I am satisfied, on the evidence of the Carrolls, that Mr. MacLeod by this conduct deliberately breached this order. His statements to Mr. Carroll on 15 October, 1992 in which he urged Mr. Carroll not to contact the receivers show he was well aware that he was acting improperly in seeking to persuade Mr. Carroll to endorse the third respondent's cheque over to Mr. MacLeod personally. This contumacious conduct in breach of the order is further aggravated by the persistence Mr. MacLeod showed in seeking on several occasions to persuade Mr. Carroll to agree to his reprehensible proposal.

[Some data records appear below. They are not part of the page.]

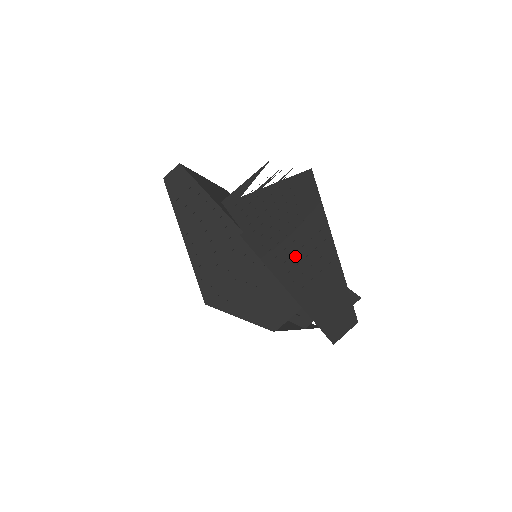
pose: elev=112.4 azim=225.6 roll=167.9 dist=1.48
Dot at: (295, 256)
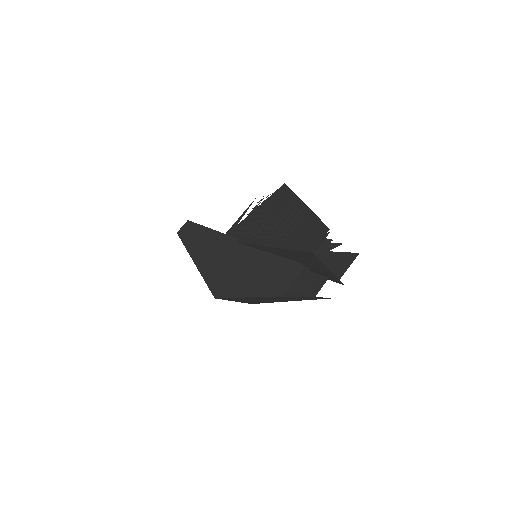
Dot at: (277, 227)
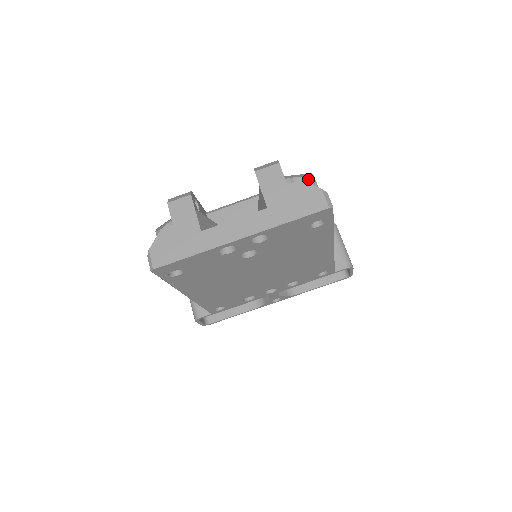
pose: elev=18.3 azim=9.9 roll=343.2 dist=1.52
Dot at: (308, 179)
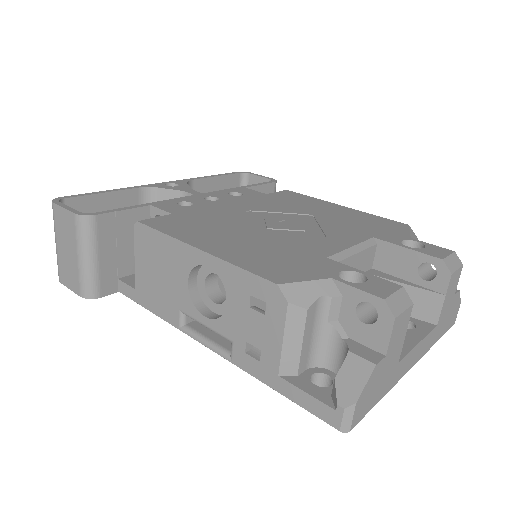
Dot at: occluded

While I do not think that Mr. MacLeod's conduct involved any element of public defiance of the Court's authority - it was, on the contrary, essential, if the objects he sought to achieve by his disobedience of the various orders were to be gained, that his conduct should remain undiscovered - I am satisfied that his conduct involved deliberate defiance of the authority of the Court insofar as that was necessary to enable him to put his South Australian property beyond the reach of the receivers and to enable him to get for himself the third respondent's moneys, to the control of which the receivers were entitled.

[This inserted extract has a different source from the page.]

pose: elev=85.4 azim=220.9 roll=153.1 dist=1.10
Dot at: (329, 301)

As to the breach which I have found Mr. MacLeod committed of the restraining order by his involvement in the transfer of the South Australian property to his grandmother and the associated breach of the order requiring delivery of a full list of the respondents' property, it appears unlikely that there is room for the exercise of the jurisdiction in contempt to coerce Mr. MacLeod into complying with the restraint by undoing the transfer. The fact that the ASC has an application on foot for leave to join Mrs. Wilkie for the purpose of seeking an order against her requiring her to transfer the house property back into the name of Mr. MacLeod seems to me to make it difficult to contend that there is room for the exercise of the coercive power against Mr. MacLeod here. Of course, if Mr. MacLeod were to produce to the Court a memorandum of transfer capable of immediate registration transferring this property from Mrs. Wilkie back to him, then that would be an important matter in mitigation which the Court would take into account in fixing the penalty for that particular breach. But there is certainly room for the exercise of the Court's punitive power to punish for contempt in relation to this breach. In relation to the breach of this same restraint constituted by Mr. MacLeod's dealing with the cheque drawn by Mrs. Carroll in favour of the third respondent, there is no room for the use of jurisdiction in contempt to coerce Mr. MacLeod into complying with any order of the Court. This particular breach, however, plainly justifies the exercise of the Court's punitive powers in contempt.
I will give Mr. MacLeod an opportunity to make submissions in mitigation of punishment before I dispose of the ASC's application.